> [TASK PROMPT]:
How many lines of the data contain the string "Telemaxx"? Write the number and nothing more.

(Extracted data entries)
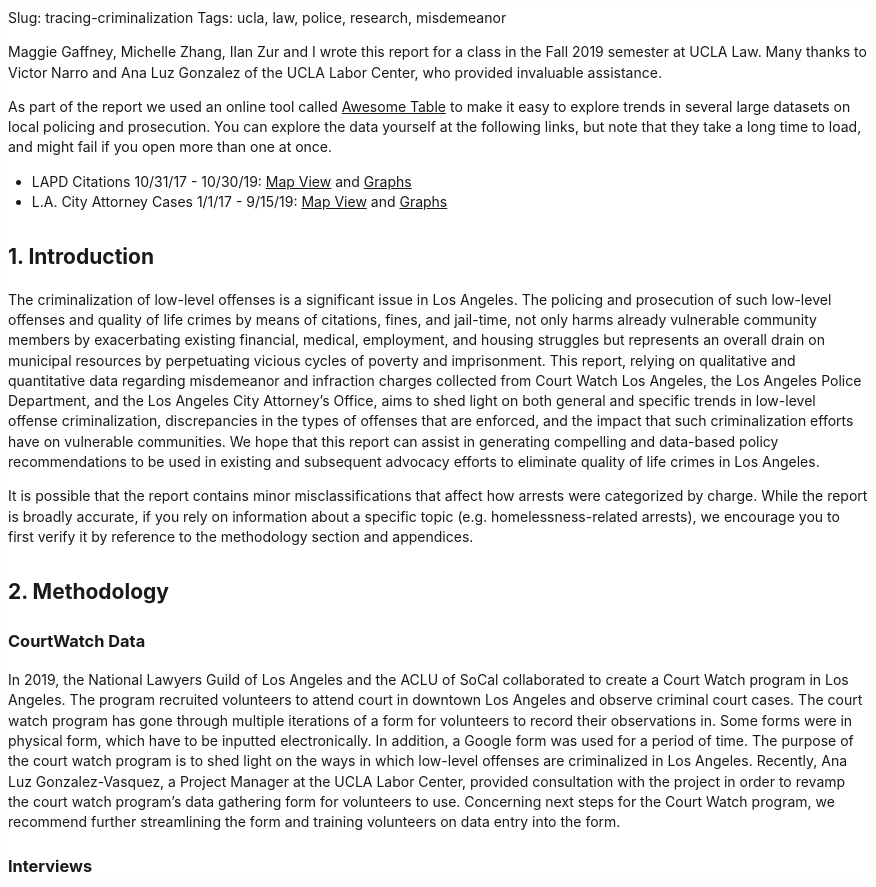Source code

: Slug: tracing-criminalization
Tags: ucla, law, police, research, misdemeanor

Maggie Gaffney, Michelle Zhang, Ilan Zur and I wrote this report for a class in the Fall 2019 semester at UCLA Law. Many thanks to Victor Narro and Ana Luz Gonzalez of the UCLA Labor Center, who provided invaluable assistance.

As part of the report we used an online tool called [Awesome Table](https://awesome-table.com/) to make it easy to explore trends in several large datasets on local policing and prosecution. You can explore the data yourself at the following links, but note that they take a long time to load, and might fail if you open more than one at once.

- LAPD Citations 10/31/17 - 10/30/19: [Map View](https://awesome-table.com/-LtcpNUvsP9HTc-SiRMx/view) and [Graphs](https://awesome-table.com/-LtdBYzDJryyIrgFVCkS/view)
- L.A. City Attorney Cases 1/1/17 - 9/15/19: [Map View](https://awesome-table.com/-LtpR2-G05ClsL8pq9KS/view) and [Graphs](https://awesome-table.com/-LtpKgcz6DKIYuP-0S_o/view)

## 1. Introduction

The criminalization of low-level offenses is a significant issue in Los Angeles. The policing and prosecution of such low-level offenses and quality of life crimes by means of citations, fines, and jail-time, not only harms already vulnerable community members by exacerbating existing financial, medical, employment, and housing struggles but represents an overall drain on municipal resources by perpetuating vicious cycles of poverty and imprisonment. This report, relying on qualitative and quantitative data regarding misdemeanor and infraction charges collected from Court Watch Los Angeles, the Los Angeles Police Department, and the Los Angeles City Attorney’s Office, aims to shed light on both general and specific trends in low-level offense criminalization, discrepancies in the types of offenses that are enforced, and the impact that such criminalization efforts have on vulnerable communities. We hope that this report can assist in generating compelling and data-based policy recommendations to be used in existing and subsequent advocacy efforts to eliminate quality of life crimes in Los Angeles.

It is possible that the report contains minor misclassifications that affect how arrests were categorized by charge. While the report is broadly accurate, if you rely on information about a specific topic (e.g. homelessness-related arrests), we encourage you to first verify it by reference to the methodology section and appendices.

## 2. Methodology

### CourtWatch Data

In 2019, the National Lawyers Guild of Los Angeles and the ACLU of SoCal collaborated to create a Court Watch program in Los Angeles. The program recruited volunteers to attend court in downtown Los Angeles and observe criminal court cases. The court watch program has gone through multiple iterations of a form for volunteers to record their observations in. Some forms were in physical form, which have to be inputted electronically. In addition, a Google form was used for a period of time. The purpose of the court watch program is to shed light on the ways in which low-level offenses are criminalized in Los Angeles. Recently, Ana Luz Gonzalez-Vasquez, a Project Manager at the UCLA Labor Center, provided consultation with the project in order to revamp the court watch program’s data gathering form for volunteers to use. Concerning next steps for the Court Watch program, we recommend further streamlining the form and training volunteers on data entry into the form.

### Interviews
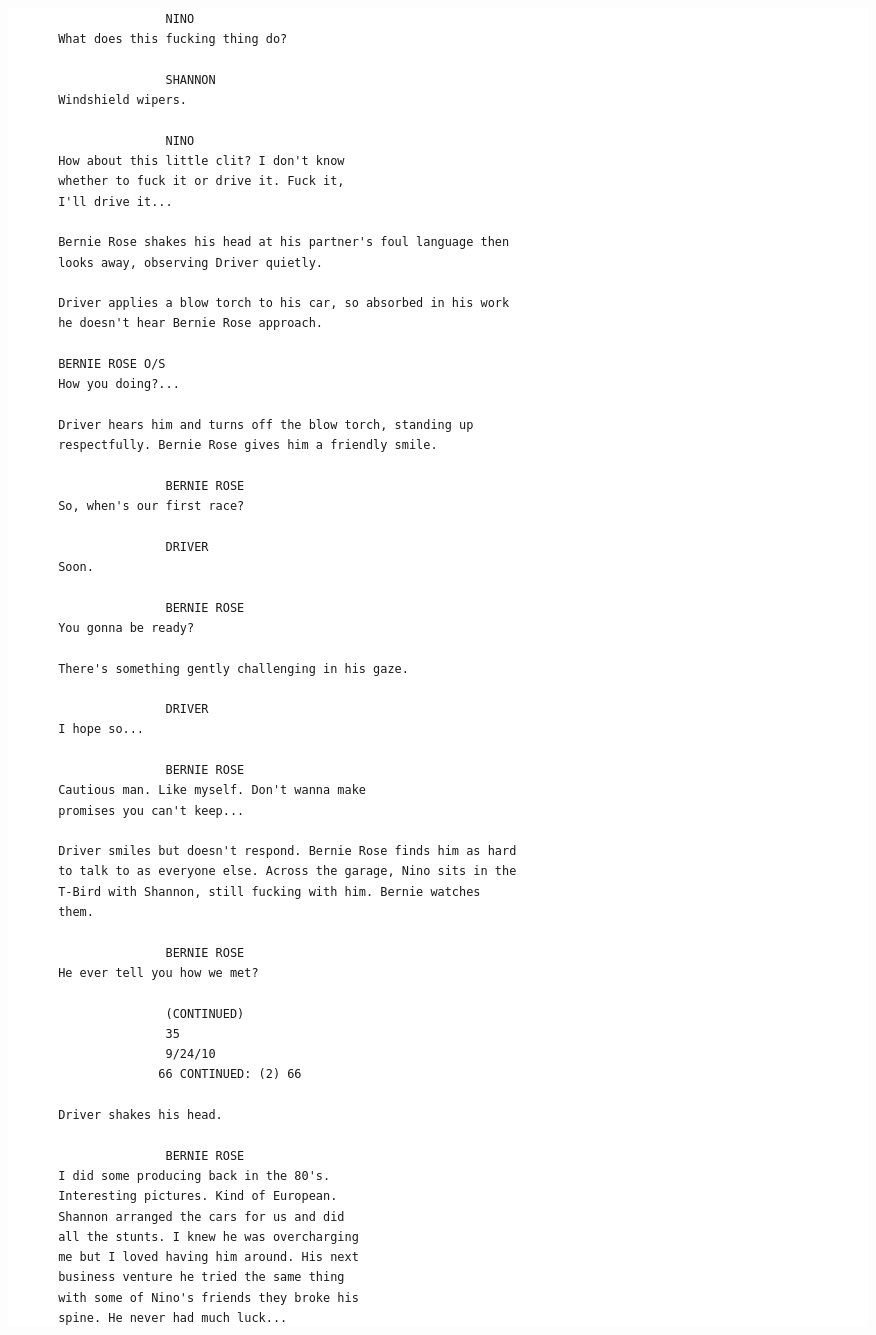                          NINO
           What does this fucking thing do?
                         
                          SHANNON
           Windshield wipers.
                         
                          NINO
           How about this little clit? I don't know
           whether to fuck it or drive it. Fuck it,
           I'll drive it...
                         
           Bernie Rose shakes his head at his partner's foul language then
           looks away, observing Driver quietly.
                         
           Driver applies a blow torch to his car, so absorbed in his work
           he doesn't hear Bernie Rose approach.
                         
           BERNIE ROSE O/S
           How you doing?...
                         
           Driver hears him and turns off the blow torch, standing up
           respectfully. Bernie Rose gives him a friendly smile.
                         
                          BERNIE ROSE
           So, when's our first race?
                         
                          DRIVER
           Soon.
                         
                          BERNIE ROSE
           You gonna be ready?
                         
           There's something gently challenging in his gaze.
                         
                          DRIVER
           I hope so...
                         
                          BERNIE ROSE
           Cautious man. Like myself. Don't wanna make
           promises you can't keep...
                         
           Driver smiles but doesn't respond. Bernie Rose finds him as hard
           to talk to as everyone else. Across the garage, Nino sits in the
           T-Bird with Shannon, still fucking with him. Bernie watches
           them.
                         
                          BERNIE ROSE
           He ever tell you how we met?
                         
                          (CONTINUED)
                          35
                          9/24/10
                         66 CONTINUED: (2) 66
                         
           Driver shakes his head.
                         
                          BERNIE ROSE
           I did some producing back in the 80's.
           Interesting pictures. Kind of European.
           Shannon arranged the cars for us and did
           all the stunts. I knew he was overcharging
           me but I loved having him around. His next
           business venture he tried the same thing
           with some of Nino's friends they broke his
           spine. He never had much luck...
                         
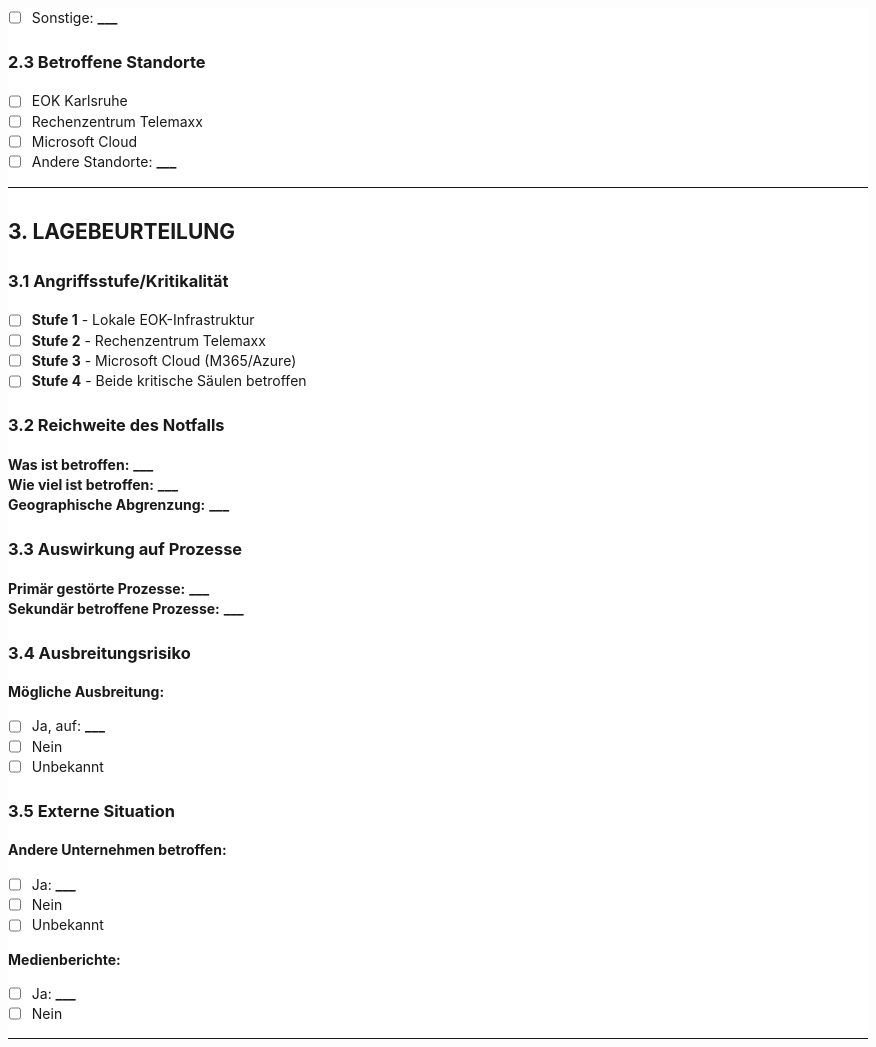 - [ ] Sonstige: ******\_\_\_******

### 2.3 Betroffene Standorte

- [ ] EOK Karlsruhe
- [ ] Rechenzentrum Telemaxx
- [ ] Microsoft Cloud
- [ ] Andere Standorte: ******\_\_\_******

---

## 3. LAGEBEURTEILUNG

### 3.1 Angriffsstufe/Kritikalität

- [ ] **Stufe 1** - Lokale EOK-Infrastruktur
- [ ] **Stufe 2** - Rechenzentrum Telemaxx
- [ ] **Stufe 3** - Microsoft Cloud (M365/Azure)
- [ ] **Stufe 4** - Beide kritische Säulen betroffen

### 3.2 Reichweite des Notfalls

**Was ist betroffen:** ******\_\_\_******  
**Wie viel ist betroffen:** ******\_\_\_******  
**Geographische Abgrenzung:** ******\_\_\_******

### 3.3 Auswirkung auf Prozesse

**Primär gestörte Prozesse:** ******\_\_\_******  
**Sekundär betroffene Prozesse:** ******\_\_\_******

### 3.4 Ausbreitungsrisiko

**Mögliche Ausbreitung:**

- [ ] Ja, auf: ******\_\_\_******
- [ ] Nein
- [ ] Unbekannt

### 3.5 Externe Situation

**Andere Unternehmen betroffen:**

- [ ] Ja: ******\_\_\_******
- [ ] Nein
- [ ] Unbekannt

**Medienberichte:**

- [ ] Ja: ******\_\_\_******
- [ ] Nein

---
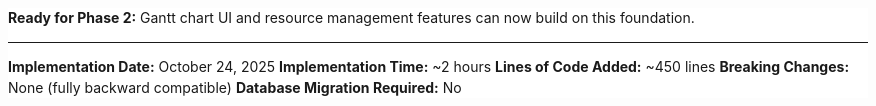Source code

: **Ready for Phase 2:** Gantt chart UI and resource management features can now build on this foundation.

---

**Implementation Date:** October 24, 2025
**Implementation Time:** ~2 hours
**Lines of Code Added:** ~450 lines
**Breaking Changes:** None (fully backward compatible)
**Database Migration Required:** No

> [RESPONSE BOX]:
2